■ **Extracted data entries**
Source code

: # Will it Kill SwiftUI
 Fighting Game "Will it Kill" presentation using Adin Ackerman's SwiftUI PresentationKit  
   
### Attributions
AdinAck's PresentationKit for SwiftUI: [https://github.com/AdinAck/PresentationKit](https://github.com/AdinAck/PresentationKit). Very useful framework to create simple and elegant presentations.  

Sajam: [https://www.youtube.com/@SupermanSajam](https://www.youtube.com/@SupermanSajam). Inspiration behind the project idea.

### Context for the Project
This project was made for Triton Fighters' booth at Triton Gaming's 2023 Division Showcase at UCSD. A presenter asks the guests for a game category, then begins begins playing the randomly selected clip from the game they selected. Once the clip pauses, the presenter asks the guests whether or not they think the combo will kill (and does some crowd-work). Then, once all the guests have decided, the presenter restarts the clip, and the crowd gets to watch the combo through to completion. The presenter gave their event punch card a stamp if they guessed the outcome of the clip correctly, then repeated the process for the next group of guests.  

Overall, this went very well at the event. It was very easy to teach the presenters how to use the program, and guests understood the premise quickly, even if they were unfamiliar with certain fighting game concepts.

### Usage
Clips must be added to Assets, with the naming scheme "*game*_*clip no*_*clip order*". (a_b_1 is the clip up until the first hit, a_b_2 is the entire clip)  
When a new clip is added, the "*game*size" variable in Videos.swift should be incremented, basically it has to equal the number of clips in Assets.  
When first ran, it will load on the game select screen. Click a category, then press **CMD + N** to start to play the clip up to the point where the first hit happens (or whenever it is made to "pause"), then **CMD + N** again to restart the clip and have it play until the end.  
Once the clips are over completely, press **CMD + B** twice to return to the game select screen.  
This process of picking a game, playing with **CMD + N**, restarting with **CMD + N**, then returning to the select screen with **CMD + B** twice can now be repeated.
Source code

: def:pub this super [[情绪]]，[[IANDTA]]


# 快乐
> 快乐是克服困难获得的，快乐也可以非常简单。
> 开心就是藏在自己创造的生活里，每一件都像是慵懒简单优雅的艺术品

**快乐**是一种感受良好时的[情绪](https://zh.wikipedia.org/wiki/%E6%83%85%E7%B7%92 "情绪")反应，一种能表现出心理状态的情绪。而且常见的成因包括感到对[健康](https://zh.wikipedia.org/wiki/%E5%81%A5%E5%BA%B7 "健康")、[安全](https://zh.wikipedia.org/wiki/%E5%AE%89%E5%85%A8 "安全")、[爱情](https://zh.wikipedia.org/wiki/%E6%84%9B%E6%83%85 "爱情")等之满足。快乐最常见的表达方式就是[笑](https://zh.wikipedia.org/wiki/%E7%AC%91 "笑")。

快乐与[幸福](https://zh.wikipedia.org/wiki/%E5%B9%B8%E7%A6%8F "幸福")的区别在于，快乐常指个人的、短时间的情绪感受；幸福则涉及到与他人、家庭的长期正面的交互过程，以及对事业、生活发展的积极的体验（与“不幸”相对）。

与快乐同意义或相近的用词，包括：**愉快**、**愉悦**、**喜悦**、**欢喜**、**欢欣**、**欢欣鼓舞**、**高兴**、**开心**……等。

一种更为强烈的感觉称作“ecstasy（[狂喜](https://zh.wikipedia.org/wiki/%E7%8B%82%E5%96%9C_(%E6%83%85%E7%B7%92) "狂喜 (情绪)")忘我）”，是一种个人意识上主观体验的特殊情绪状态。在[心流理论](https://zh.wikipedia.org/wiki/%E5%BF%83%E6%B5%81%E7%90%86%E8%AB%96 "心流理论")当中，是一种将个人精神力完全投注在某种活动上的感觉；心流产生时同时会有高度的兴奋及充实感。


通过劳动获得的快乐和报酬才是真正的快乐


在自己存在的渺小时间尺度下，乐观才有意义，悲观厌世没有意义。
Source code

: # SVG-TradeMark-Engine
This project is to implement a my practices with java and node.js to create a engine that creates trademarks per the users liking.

■ **Work request**
A single number is the answer: the count of lines above that include the string "until".

■ **Written response**
2